From A Distance (Face To Face)

They say distance makes the heart grow fonder. I believe the heart starts to grow weary if the distance becomes any longer. All I can do now is stare from a distance. My fear of getting caught looking gets to me, but there’s still not enough resistance. Those features I adore are far away from me. And I’ve been desperately wanting to stare at them lately. Man maybe, ahhh I don’t know if I should do so. I need to let my fingers slip, I need to let go. But why let go of something that feels so good to hold on to? The feeling that comes along with it is never similar…it always feels like it’s brand new. Ha man, if she only knew what I knew. I know the truth and the truth is that SHE is the truth…haha, yes you. But all I can do is feel the presence of the truth from afar. The distance feels so far that, for all I know, she could be shining amongst the stars. My new found addiction, my inspiration. Same last name, but we are of no relation. Why do you stand over there? Why do I walk away from you as if I don’t care? Why do I treat you as if you’re a different person? I blame it on the controlling of the feelings that I’m learning. My heart sinks to my stomach when I hear your name. Hearing your voice, seeing you walk by, it all does the same. So why am I adoring you from a distance? Maybe you’re still speaking and all I’m doing is listening. Your scalp I want to massage with the feeling of your curls all over my hand. But your wish is my command. Talk…I’ll continue to listen. I’ll adore…simply from a distance.

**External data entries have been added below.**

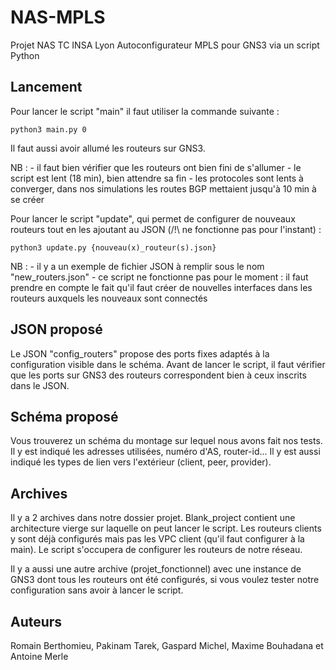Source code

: # NAS-MPLS

Projet NAS TC INSA Lyon
Autoconfigurateur MPLS pour GNS3 via un script Python

## Lancement

Pour lancer le script "main" il faut utiliser la commande suivante : 

    python3 main.py 0

Il faut aussi avoir allumé les routeurs sur GNS3.

NB : - il faut bien vérifier que les routeurs ont bien fini de s'allumer
     - le script est lent (18 min), bien attendre sa fin
     - les protocoles sont lents à converger, dans nos simulations les routes BGP mettaient jusqu'à 10 min à se créer



Pour lancer le script "update", qui permet de configurer de nouveaux routeurs tout en les ajoutant au JSON (/!\ ne fonctionne pas pour l'instant) :

	python3 update.py {nouveau(x)_routeur(s).json}

NB : - il y a un exemple de fichier JSON à remplir sous le nom "new_routers.json"
	 - ce script ne fonctionne pas pour le moment : il faut prendre en compte le fait qu'il faut créer de nouvelles interfaces dans les routeurs auxquels les nouveaux sont connectés

## JSON proposé

Le JSON "config_routers" propose des ports fixes adaptés à la configuration visible dans le schéma. Avant de lancer le script, il faut vérifier que les ports sur GNS3 des routeurs correspondent bien à ceux inscrits dans le JSON.

## Schéma proposé

Vous trouverez un schéma du montage sur lequel nous avons fait nos tests. Il y est indiqué les adresses utilisées, numéro d'AS, router-id... 
Il y est aussi indiqué les types de lien vers l'extérieur (client, peer, provider).

## Archives

Il y a 2 archives dans notre dossier projet. Blank_project contient une architecture vierge sur laquelle on peut lancer le script. Les routeurs clients y sont déjà configurés mais pas les VPC client (qu'il faut configurer à la main). Le script s'occupera de configurer les routeurs de notre réseau. 

Il y a aussi une autre archive (projet_fonctionnel) avec une instance de GNS3 dont tous les routeurs ont été configurés, si vous voulez tester notre configuration sans avoir à lancer le script.

## Auteurs

Romain Berthomieu, Pakinam Tarek, Gaspard Michel, Maxime Bouhadana et Antoine Merle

The daily urges to have you in my presence. Valentines Day is approaching and that would be the perfect present. And it doesn’t have to do anything with the holiday. You in my presence will simply make my day. Room filled with conversation. The occasional laughter, smiles, healthy debating. Talk about my poetry. Tell me how much you like it cause you know how much it means to me. Talk about traveling the world. Did you know that I hope to do so with my special girl? How’s your father, how’s your mother? You show me messages from her saying she loves you and you responding back saying you love her. Hmmm, I missed hearing about all that’s going on in your life and every day asking about your day. Seeing or speaking to you regularly lately is unheard of, and it shouldn’t be that way. Goodnights every night, sweet dreams to whomever says it first. You say goodnight, I say sweet dreams, or it could be reversed. No longer at a distance, close like we should be. Everything that I love about you are things that should be close to me so I’m able to see. My vision isn’t the best, but you make me see clearly. Know that I’ll never kick you out or push you away even though I look forward to that final embrace. Distance makes the heart grow fonder, but my heart is happiest when we’re face to face.